Opini WTP mencerminkan laporan keuangan BPOM telah disajikan secara wajar sesuai dengan Standar Akuntansi Pemerintahan (SAP).
Pemberian opini tersebut juga didukung kecukupan pengungkapan dalam laporan keuangan, kepatuhan terhadap ketentuan peraturan perundang-undangan, serta efektivitas sistem pengendalian intern.
Fathan mengatakan, "Opini WTP merupakan wujud komitmen BPOM dalam mewujudkan akuntabilitas pengelolaan dan pertanggungjawaban keuangan negara. Namun demikian, opini bukanlah tujuan akhir, melainkan harus menjadi landasan untuk terus meningkatkan kualitas tata kelola dan pelayanan kepada masyarakat."
BPK menilai opini WTP tidak seharusnya menjadi tujuan akhir bagi BPOM, melainkan menjadi dasar untuk terus memperbaiki kualitas tata kelola serta pelayanan kepada masyarakat.

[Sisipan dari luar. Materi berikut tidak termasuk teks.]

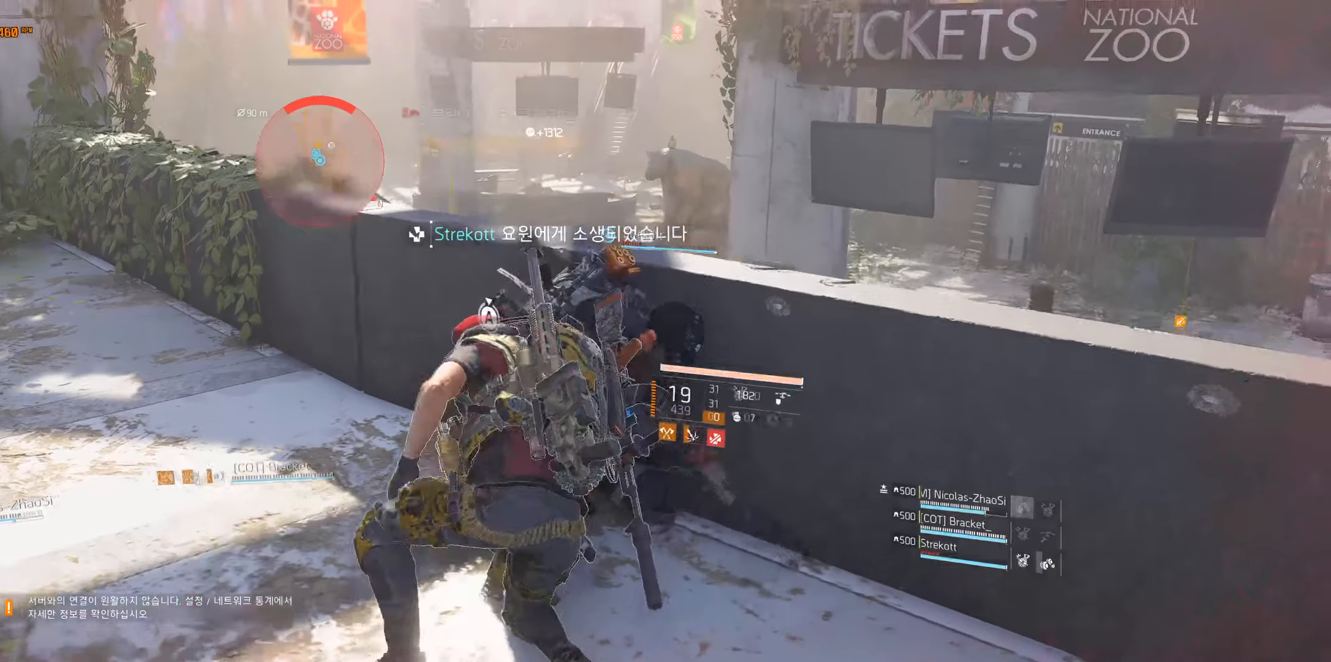
{"buttons": [], "left_stick": "up-left", "events": [[150, "left_stick", "left"], [400, "left_stick", "up-left"]]}
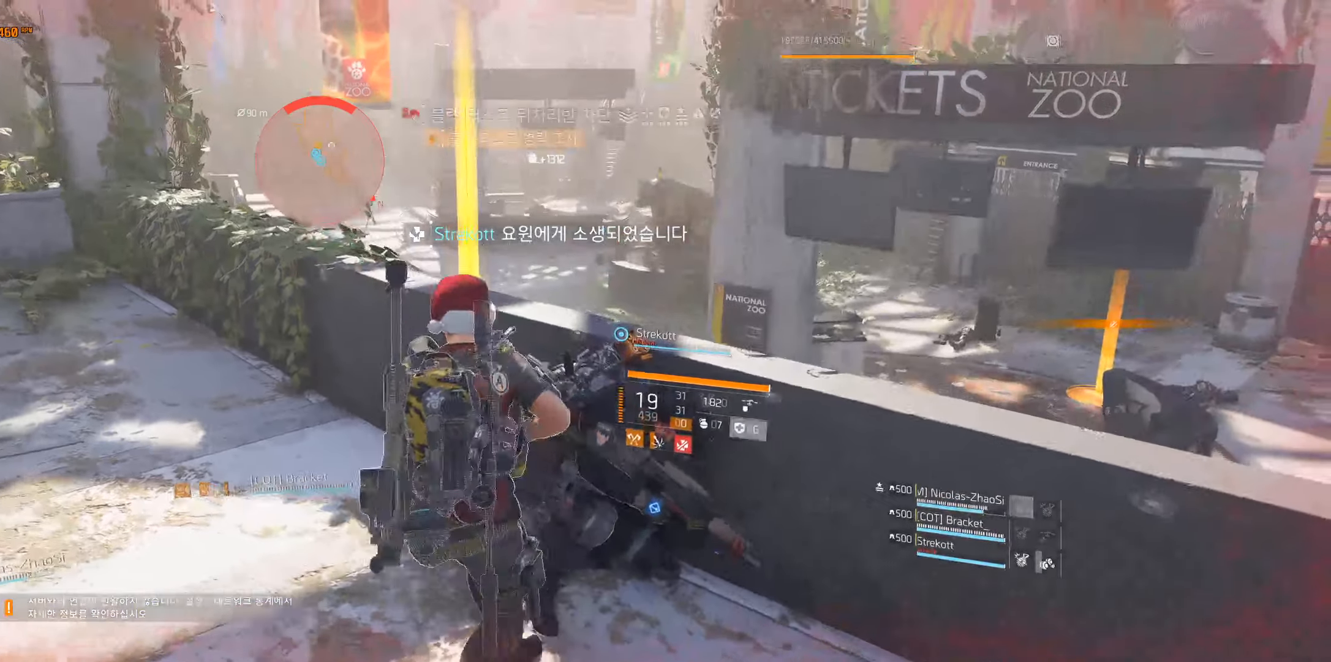
{"buttons": [], "left_stick": "up", "events": [[233, "left_stick", "up"]]}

Pemeriksaan Gunakan Audit Berbasis Risiko
Pemeriksaan terhadap BPOM dilaksanakan BPK berdasarkan Undang-Undang Nomor 15 Tahun 2004 tentang Pemeriksaan Pengelolaan dan Tanggung Jawab Keuangan Negara serta Undang-Undang Nomor 15 Tahun 2006 tentang Badan Pemeriksa Keuangan.
Dalam melakukan pemeriksaan, BPK menggunakan pendekatan "audit berbasis risiko" untuk memberikan keyakinan yang memadai mengenai kewajaran penyajian laporan keuangan BPOM.
Pemeriksaan tersebut juga ditujukan untuk mengidentifikasi kelemahan dalam sistem pengendalian intern serta menemukan kemungkinan ketidakpatuhan terhadap ketentuan peraturan perundang-undangan.